Segment Start: Data for review

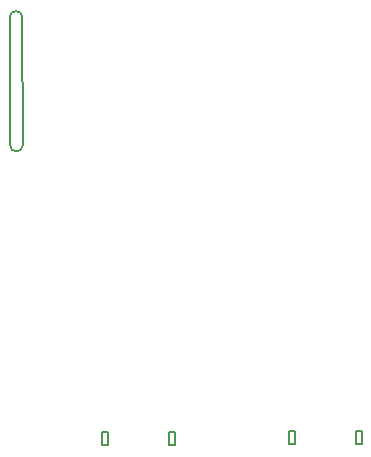
<source format=gko>
G04*
G04 #@! TF.GenerationSoftware,Altium Limited,Altium Designer,20.0.2 (26)*
G04*
G04 Layer_Color=16711935*
%FSLAX24Y24*%
%MOIN*%
G70*
G01*
G75*
%ADD12C,0.0050*%
D12*
X375Y10339D02*
G03*
X805Y10340I215J1D01*
G01*
X795Y14581D02*
G03*
X365Y14579I-215J-1D01*
G01*
X9692Y373D02*
X9872D01*
X9692Y813D02*
X9872D01*
X9692Y373D02*
Y813D01*
X9872Y373D02*
Y813D01*
X11916Y373D02*
X12096D01*
X11916Y813D02*
X12096D01*
X11916Y373D02*
Y813D01*
X12096Y373D02*
Y813D01*
X5864Y323D02*
Y763D01*
X5684Y323D02*
Y763D01*
X5864D01*
X5684Y323D02*
X5864D01*
X3640D02*
Y763D01*
X3460Y323D02*
Y763D01*
X3640D01*
X3460Y323D02*
X3640D01*
X795Y14581D02*
X805Y10341D01*
X365Y14579D02*
X375Y10339D01*
M02*

</source>
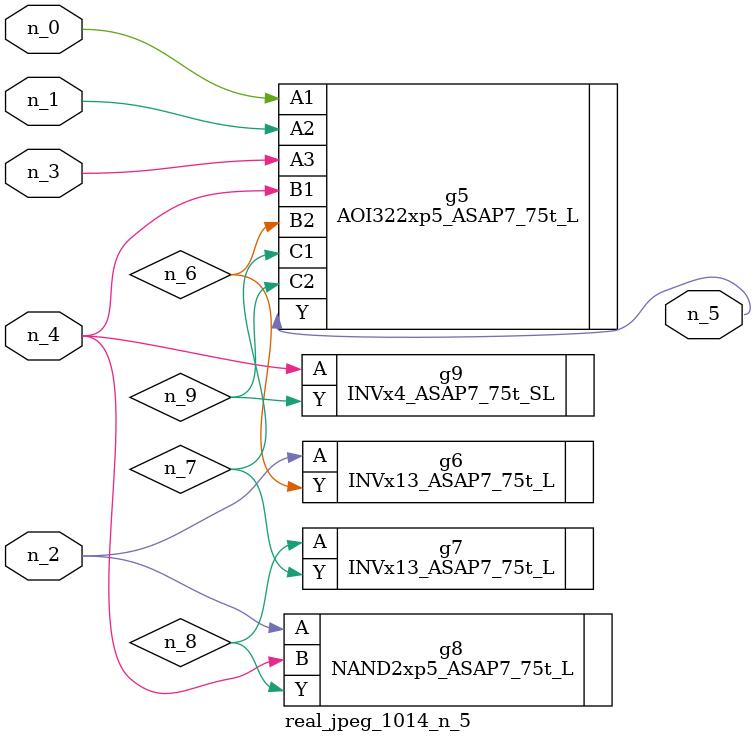
<source format=v>
module real_jpeg_1014_n_5 (n_4, n_0, n_1, n_2, n_3, n_5);

input n_4;
input n_0;
input n_1;
input n_2;
input n_3;

output n_5;

wire n_8;
wire n_6;
wire n_7;
wire n_9;

AOI322xp5_ASAP7_75t_L g5 ( 
.A1(n_0),
.A2(n_1),
.A3(n_3),
.B1(n_4),
.B2(n_6),
.C1(n_7),
.C2(n_9),
.Y(n_5)
);

INVx13_ASAP7_75t_L g6 ( 
.A(n_2),
.Y(n_6)
);

NAND2xp5_ASAP7_75t_L g8 ( 
.A(n_2),
.B(n_4),
.Y(n_8)
);

INVx4_ASAP7_75t_SL g9 ( 
.A(n_4),
.Y(n_9)
);

INVx13_ASAP7_75t_L g7 ( 
.A(n_8),
.Y(n_7)
);


endmodule
</source>
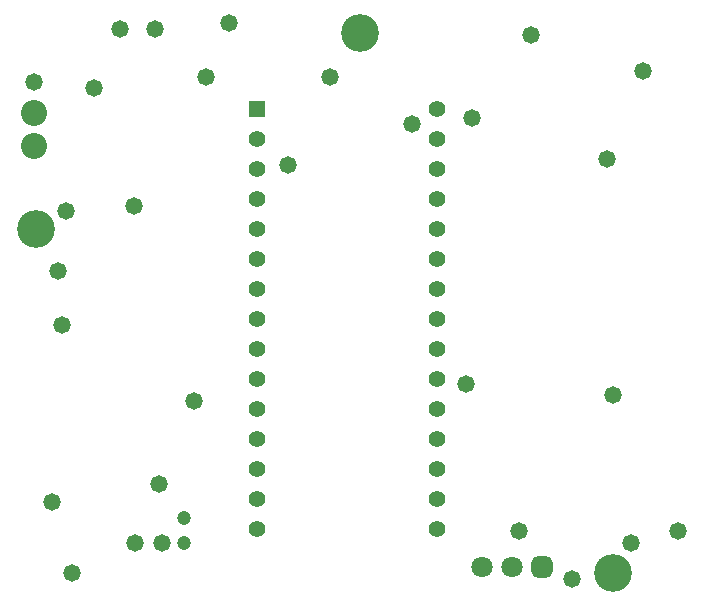
<source format=gbr>
G04*
G04 #@! TF.GenerationSoftware,Altium Limited,Altium Designer,24.6.1 (21)*
G04*
G04 Layer_Color=16711935*
%FSLAX25Y25*%
%MOIN*%
G70*
G04*
G04 #@! TF.SameCoordinates,FB6864B3-348A-4B3C-8FDE-2C751703143F*
G04*
G04*
G04 #@! TF.FilePolarity,Negative*
G04*
G01*
G75*
%ADD50C,0.04737*%
%ADD51C,0.08674*%
%ADD52C,0.12611*%
G04:AMPARAMS|DCode=53|XSize=70.99mil|YSize=70.99mil|CornerRadius=19.75mil|HoleSize=0mil|Usage=FLASHONLY|Rotation=180.000|XOffset=0mil|YOffset=0mil|HoleType=Round|Shape=RoundedRectangle|*
%AMROUNDEDRECTD53*
21,1,0.07099,0.03150,0,0,180.0*
21,1,0.03150,0.07099,0,0,180.0*
1,1,0.03950,-0.01575,0.01575*
1,1,0.03950,0.01575,0.01575*
1,1,0.03950,0.01575,-0.01575*
1,1,0.03950,-0.01575,-0.01575*
%
%ADD53ROUNDEDRECTD53*%
%ADD54C,0.07099*%
%ADD55R,0.05567X0.05567*%
%ADD56C,0.05567*%
%ADD57C,0.05800*%
D50*
X57874Y21654D02*
D03*
Y29921D02*
D03*
D51*
X7874Y153937D02*
D03*
Y164961D02*
D03*
D52*
X8268Y126378D02*
D03*
X116535Y191732D02*
D03*
X200787Y11811D02*
D03*
D53*
X177165Y13780D02*
D03*
D54*
X167165D02*
D03*
X157165D02*
D03*
D55*
X82205Y166270D02*
D03*
D56*
Y156270D02*
D03*
Y146270D02*
D03*
Y136270D02*
D03*
Y126270D02*
D03*
Y116270D02*
D03*
Y106270D02*
D03*
Y96270D02*
D03*
Y86270D02*
D03*
Y76270D02*
D03*
Y66270D02*
D03*
Y56270D02*
D03*
Y46270D02*
D03*
Y36270D02*
D03*
Y26270D02*
D03*
X142205D02*
D03*
Y36270D02*
D03*
Y46270D02*
D03*
Y56270D02*
D03*
Y66270D02*
D03*
Y76270D02*
D03*
Y86270D02*
D03*
Y96270D02*
D03*
Y106270D02*
D03*
Y116270D02*
D03*
Y126270D02*
D03*
Y136270D02*
D03*
Y146270D02*
D03*
Y156270D02*
D03*
Y166270D02*
D03*
D57*
X50394Y21654D02*
D03*
X18504Y132283D02*
D03*
X200787Y70866D02*
D03*
X133858Y161417D02*
D03*
X106299Y177165D02*
D03*
X36220Y192913D02*
D03*
X48031D02*
D03*
X16929Y94488D02*
D03*
X20472Y11811D02*
D03*
X13780Y35433D02*
D03*
X198819Y149606D02*
D03*
X210630Y179134D02*
D03*
X187008Y9843D02*
D03*
X206693Y21654D02*
D03*
X153543Y163386D02*
D03*
X222441Y25591D02*
D03*
X151575Y74803D02*
D03*
X169291Y25591D02*
D03*
X15748Y112205D02*
D03*
X61024Y68898D02*
D03*
X49213Y41339D02*
D03*
X41339Y21654D02*
D03*
X64961Y177165D02*
D03*
X7874Y175197D02*
D03*
X27559Y173228D02*
D03*
X92520Y147638D02*
D03*
X41043Y133858D02*
D03*
X72835Y194882D02*
D03*
X173228Y190945D02*
D03*
M02*

</source>
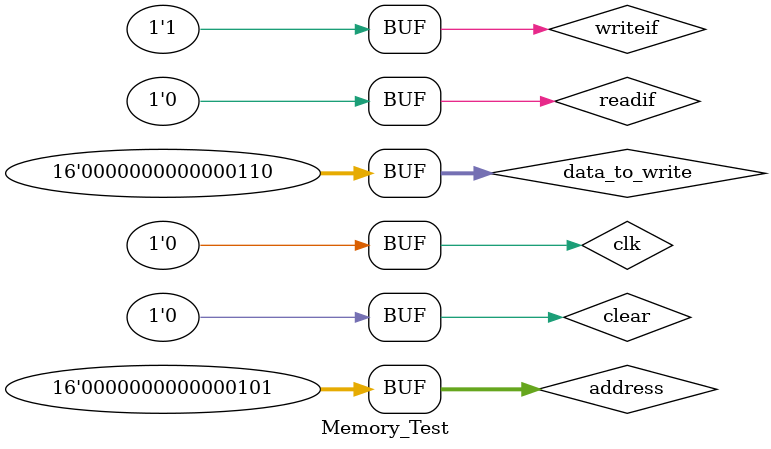
<source format=v>
`timescale 1ns / 1ps


module Memory_Test;

	// Inputs
	reg clk;
	reg [15:0] address;
	reg [15:0] data_to_write;
	reg writeif;
	reg readif;
	reg clear;

	// Outputs
	wire [15:0] output_data;

	// Instantiate the Unit Under Test (UUT)
	Memory uut (
		.clk(clk), 
		.address(address), 
		.data_to_write(data_to_write), 
		.writeif(writeif), 
		.readif(readif), 
		.clear(clear), 
		.output_data(output_data)
	);

	initial begin
		// Initialize Inputs
		clk = 0;
		address = 20'b00000000000000000000;
		data_to_write = 20'b00000000000000000000;
		writeif = 0;
		readif = 0;
		clear = 0;

		// Wait 100 ns for global reset to finish
		#100;
        
		// Add stimulus here
		clk = 1;
		address = 20'b00000000000000000001;
		data_to_write = 20'b00000000000000000011;
		writeif = 1;
		readif = 0;
		clear = 0;
		
		#100;
		
		clk = 0;
		address = 20'b00000000000000000011;
		data_to_write = 20'b00000000000000000001;
		writeif = 0;
		readif = 1;
		clear = 0;
		
		#100;
		
		clk = 1;
		address = 20'b00000000000000000011;
		data_to_write = 20'b00000000000000000011;
		writeif = 0;
		readif = 0;
		clear = 1;
		
		#100;
		
		clk = 0;
		address = 20'b00000000000000000101;
		data_to_write = 20'b000000000000000000110;
		writeif = 1;
		readif = 0;
		clear = 0;
		
	end
      
endmodule


</source>
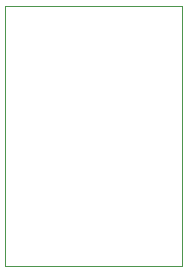
<source format=gm1>
%TF.GenerationSoftware,KiCad,Pcbnew,(5.1.10-1-10_14)*%
%TF.CreationDate,2021-09-29T22:20:09+09:00*%
%TF.ProjectId,seamal,7365616d-616c-42e6-9b69-6361645f7063,rev?*%
%TF.SameCoordinates,Original*%
%TF.FileFunction,Profile,NP*%
%FSLAX46Y46*%
G04 Gerber Fmt 4.6, Leading zero omitted, Abs format (unit mm)*
G04 Created by KiCad (PCBNEW (5.1.10-1-10_14)) date 2021-09-29 22:20:09*
%MOMM*%
%LPD*%
G01*
G04 APERTURE LIST*
%TA.AperFunction,Profile*%
%ADD10C,0.050000*%
%TD*%
G04 APERTURE END LIST*
D10*
X137146000Y-106060000D02*
X152146000Y-106060000D01*
X152146000Y-84060000D02*
X137146000Y-84060000D01*
X137146000Y-106060000D02*
X137146000Y-84060000D01*
X152146000Y-106060000D02*
X152146000Y-84060000D01*
M02*

</source>
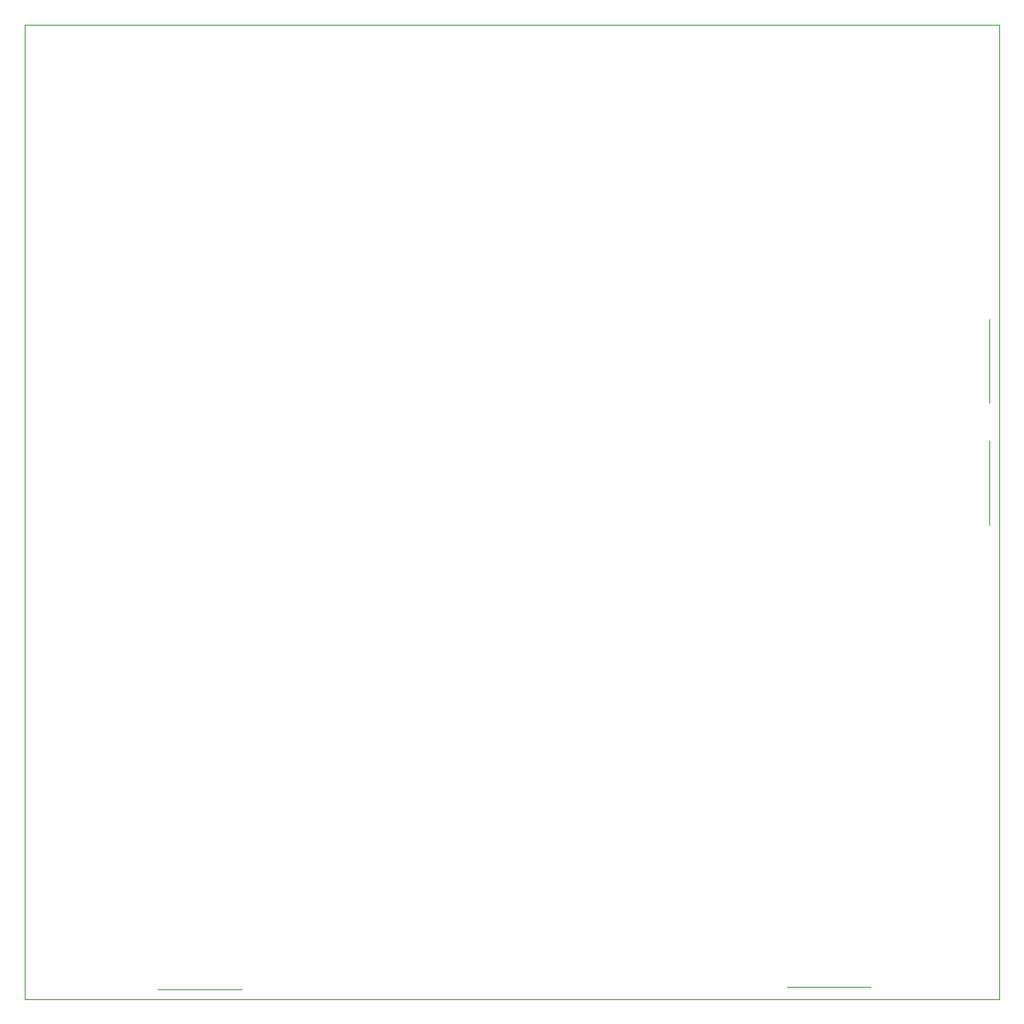
<source format=gbr>
%TF.GenerationSoftware,KiCad,Pcbnew,(6.0.5)*%
%TF.CreationDate,2022-06-30T03:28:59+08:00*%
%TF.ProjectId,lkt100a1_bclamp,6c6b7431-3030-4613-915f-62636c616d70,rev?*%
%TF.SameCoordinates,Original*%
%TF.FileFunction,Profile,NP*%
%FSLAX46Y46*%
G04 Gerber Fmt 4.6, Leading zero omitted, Abs format (unit mm)*
G04 Created by KiCad (PCBNEW (6.0.5)) date 2022-06-30 03:28:59*
%MOMM*%
%LPD*%
G01*
G04 APERTURE LIST*
%TA.AperFunction,Profile*%
%ADD10C,0.100000*%
%TD*%
G04 APERTURE END LIST*
D10*
X160000010Y-35000006D02*
X60000007Y-35000006D01*
X160000010Y-135000009D02*
X160000010Y-35000006D01*
X60000007Y-35000006D02*
X60000007Y-135000009D01*
X60000007Y-135000009D02*
X160000010Y-135000009D01*
%TO.C,J1*%
X82236600Y-133962809D02*
X73636600Y-133962809D01*
%TO.C,J7*%
X159003000Y-77715609D02*
X159003000Y-86315609D01*
%TO.C,J6*%
X158952200Y-65218809D02*
X158952200Y-73818809D01*
%TO.C,J2*%
X146803400Y-133759609D02*
X138203400Y-133759609D01*
%TD*%
M02*

</source>
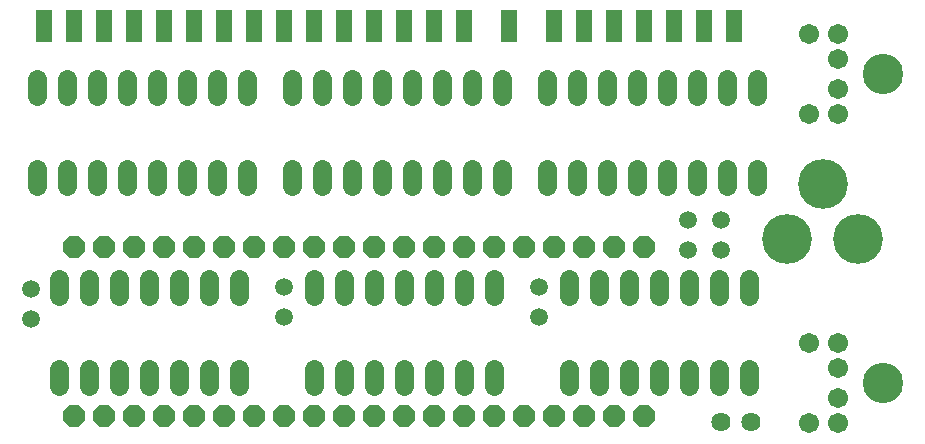
<source format=gts>
G75*
G70*
%OFA0B0*%
%FSLAX24Y24*%
%IPPOS*%
%LPD*%
%AMOC8*
5,1,8,0,0,1.08239X$1,22.5*
%
%ADD10OC8,0.0710*%
%ADD11R,0.0580X0.1080*%
%ADD12C,0.0640*%
%ADD13C,0.0596*%
%ADD14C,0.0674*%
%ADD15C,0.1346*%
%ADD16C,0.1660*%
%ADD17C,0.0640*%
D10*
X002151Y001806D03*
X003151Y001806D03*
X004151Y001806D03*
X005151Y001806D03*
X006151Y001806D03*
X007151Y001806D03*
X008151Y001806D03*
X009151Y001806D03*
X010151Y001806D03*
X011151Y001806D03*
X012151Y001806D03*
X013151Y001806D03*
X014151Y001806D03*
X015151Y001806D03*
X016151Y001806D03*
X017151Y001806D03*
X018151Y001806D03*
X019151Y001806D03*
X020151Y001806D03*
X021151Y001806D03*
X021151Y007456D03*
X020151Y007456D03*
X019151Y007456D03*
X018151Y007456D03*
X017151Y007456D03*
X016151Y007456D03*
X015151Y007456D03*
X014151Y007456D03*
X013151Y007456D03*
X012151Y007456D03*
X011151Y007456D03*
X010151Y007456D03*
X009151Y007456D03*
X008151Y007456D03*
X007151Y007456D03*
X006151Y007456D03*
X005151Y007456D03*
X004151Y007456D03*
X003151Y007456D03*
X002151Y007456D03*
D11*
X002151Y014806D03*
X001151Y014806D03*
X003151Y014806D03*
X004151Y014806D03*
X005151Y014806D03*
X006151Y014806D03*
X007151Y014806D03*
X008151Y014806D03*
X009151Y014806D03*
X010151Y014806D03*
X011151Y014806D03*
X012151Y014806D03*
X013151Y014806D03*
X014151Y014806D03*
X015151Y014806D03*
X016651Y014806D03*
X018151Y014806D03*
X019151Y014806D03*
X020151Y014806D03*
X021151Y014806D03*
X022151Y014806D03*
X023151Y014806D03*
X024151Y014806D03*
D12*
X023901Y013036D02*
X023901Y012476D01*
X022901Y012476D02*
X022901Y013036D01*
X021901Y013036D02*
X021901Y012476D01*
X020901Y012476D02*
X020901Y013036D01*
X019901Y013036D02*
X019901Y012476D01*
X018901Y012476D02*
X018901Y013036D01*
X017901Y013036D02*
X017901Y012476D01*
X016401Y012476D02*
X016401Y013036D01*
X015401Y013036D02*
X015401Y012476D01*
X014401Y012476D02*
X014401Y013036D01*
X013401Y013036D02*
X013401Y012476D01*
X012401Y012476D02*
X012401Y013036D01*
X011401Y013036D02*
X011401Y012476D01*
X010401Y012476D02*
X010401Y013036D01*
X009401Y013036D02*
X009401Y012476D01*
X007901Y012476D02*
X007901Y013036D01*
X006901Y013036D02*
X006901Y012476D01*
X005901Y012476D02*
X005901Y013036D01*
X004901Y013036D02*
X004901Y012476D01*
X003901Y012476D02*
X003901Y013036D01*
X002901Y013036D02*
X002901Y012476D01*
X001901Y012476D02*
X001901Y013036D01*
X000901Y013036D02*
X000901Y012476D01*
X000901Y010036D02*
X000901Y009476D01*
X001901Y009476D02*
X001901Y010036D01*
X002901Y010036D02*
X002901Y009476D01*
X003901Y009476D02*
X003901Y010036D01*
X004901Y010036D02*
X004901Y009476D01*
X005901Y009476D02*
X005901Y010036D01*
X006901Y010036D02*
X006901Y009476D01*
X007901Y009476D02*
X007901Y010036D01*
X009401Y010036D02*
X009401Y009476D01*
X010401Y009476D02*
X010401Y010036D01*
X011401Y010036D02*
X011401Y009476D01*
X012401Y009476D02*
X012401Y010036D01*
X013401Y010036D02*
X013401Y009476D01*
X014401Y009476D02*
X014401Y010036D01*
X015401Y010036D02*
X015401Y009476D01*
X016401Y009476D02*
X016401Y010036D01*
X017901Y010036D02*
X017901Y009476D01*
X018901Y009476D02*
X018901Y010036D01*
X019901Y010036D02*
X019901Y009476D01*
X020901Y009476D02*
X020901Y010036D01*
X021901Y010036D02*
X021901Y009476D01*
X022901Y009476D02*
X022901Y010036D01*
X023901Y010036D02*
X023901Y009476D01*
X024901Y009476D02*
X024901Y010036D01*
X024901Y012476D02*
X024901Y013036D01*
X024651Y006386D02*
X024651Y005826D01*
X023651Y005826D02*
X023651Y006386D01*
X022651Y006386D02*
X022651Y005826D01*
X021651Y005826D02*
X021651Y006386D01*
X020651Y006386D02*
X020651Y005826D01*
X019651Y005826D02*
X019651Y006386D01*
X018651Y006386D02*
X018651Y005826D01*
X016151Y005826D02*
X016151Y006386D01*
X015151Y006386D02*
X015151Y005826D01*
X014151Y005826D02*
X014151Y006386D01*
X013151Y006386D02*
X013151Y005826D01*
X012151Y005826D02*
X012151Y006386D01*
X011151Y006386D02*
X011151Y005826D01*
X010151Y005826D02*
X010151Y006386D01*
X007651Y006386D02*
X007651Y005826D01*
X006651Y005826D02*
X006651Y006386D01*
X005651Y006386D02*
X005651Y005826D01*
X004651Y005826D02*
X004651Y006386D01*
X003651Y006386D02*
X003651Y005826D01*
X002651Y005826D02*
X002651Y006386D01*
X001651Y006386D02*
X001651Y005826D01*
X001651Y003386D02*
X001651Y002826D01*
X002651Y002826D02*
X002651Y003386D01*
X003651Y003386D02*
X003651Y002826D01*
X004651Y002826D02*
X004651Y003386D01*
X005651Y003386D02*
X005651Y002826D01*
X006651Y002826D02*
X006651Y003386D01*
X007651Y003386D02*
X007651Y002826D01*
X010151Y002826D02*
X010151Y003386D01*
X011151Y003386D02*
X011151Y002826D01*
X012151Y002826D02*
X012151Y003386D01*
X013151Y003386D02*
X013151Y002826D01*
X014151Y002826D02*
X014151Y003386D01*
X015151Y003386D02*
X015151Y002826D01*
X016151Y002826D02*
X016151Y003386D01*
X018651Y003386D02*
X018651Y002826D01*
X019651Y002826D02*
X019651Y003386D01*
X020651Y003386D02*
X020651Y002826D01*
X021651Y002826D02*
X021651Y003386D01*
X022651Y003386D02*
X022651Y002826D01*
X023651Y002826D02*
X023651Y003386D01*
X024651Y003386D02*
X024651Y002826D01*
D13*
X017651Y005106D03*
X017651Y006106D03*
X022601Y007356D03*
X023701Y007356D03*
X023701Y008356D03*
X022601Y008356D03*
X009151Y006106D03*
X009151Y005106D03*
X000701Y005056D03*
X000701Y006056D03*
D14*
X026620Y004244D03*
X027605Y004244D03*
X027605Y003417D03*
X027605Y002394D03*
X027605Y001567D03*
X026620Y001567D03*
X026620Y011867D03*
X027605Y011867D03*
X027605Y012694D03*
X027605Y013717D03*
X027605Y014544D03*
X026620Y014544D03*
D15*
X029101Y013206D03*
X029101Y002906D03*
D16*
X028270Y007706D03*
X025907Y007706D03*
X027089Y009556D03*
D17*
X024701Y001606D03*
X023701Y001606D03*
M02*

</source>
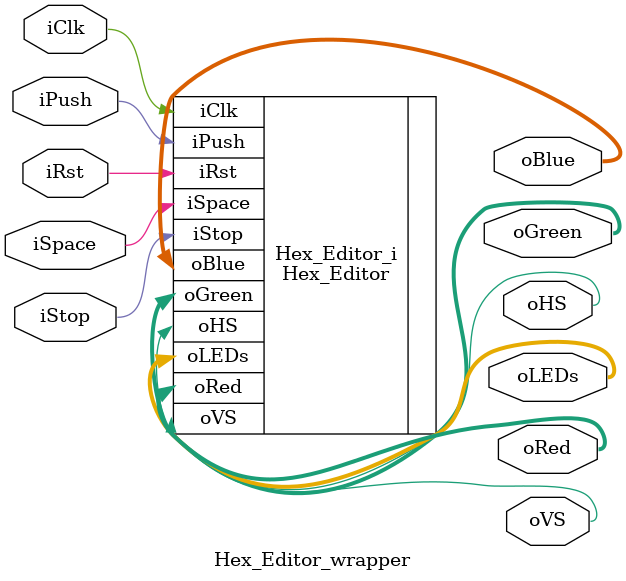
<source format=v>
`timescale 1 ps / 1 ps

module Hex_Editor_wrapper
   (iClk,
    iPush,
    iRst,
    iSpace,
    iStop,
    oBlue,
    oGreen,
    oHS,
    oLEDs,
    oRed,
    oVS);
  input iClk;
  input iPush;
  input iRst;
  input iSpace;
  input iStop;
  output [3:0]oBlue;
  output [3:0]oGreen;
  output oHS;
  output [3:0]oLEDs;
  output [3:0]oRed;
  output oVS;

  wire iClk;
  wire iPush;
  wire iRst;
  wire iSpace;
  wire iStop;
  wire [3:0]oBlue;
  wire [3:0]oGreen;
  wire oHS;
  wire [3:0]oLEDs;
  wire [3:0]oRed;
  wire oVS;

  Hex_Editor Hex_Editor_i
       (.iClk(iClk),
        .iPush(iPush),
        .iRst(iRst),
        .iSpace(iSpace),
        .iStop(iStop),
        .oBlue(oBlue),
        .oGreen(oGreen),
        .oHS(oHS),
        .oLEDs(oLEDs),
        .oRed(oRed),
        .oVS(oVS));
endmodule

</source>
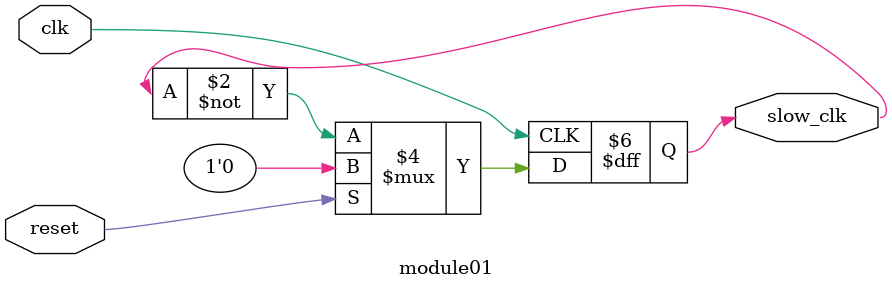
<source format=v>
module module01(
    output reg slow_clk,
    input clk,
    input reset
);

    always @(posedge clk) begin
        if (reset) begin
            slow_clk <= 0;
        end else begin
            slow_clk <= ~slow_clk;
        end
    end

endmodule
</source>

Segment End: Data for review

#### [Exercise instructions]
Please return every line of the records that contains the word "Created".

#### [Your solution]
G04 Created by KiCad (PCBNEW (5.1.10-1-10_14)) date 2021-09-29 22:20:09*
G04 Created by KiCad (PCBNEW (6.0.5)) date 2022-06-30 03:28:59*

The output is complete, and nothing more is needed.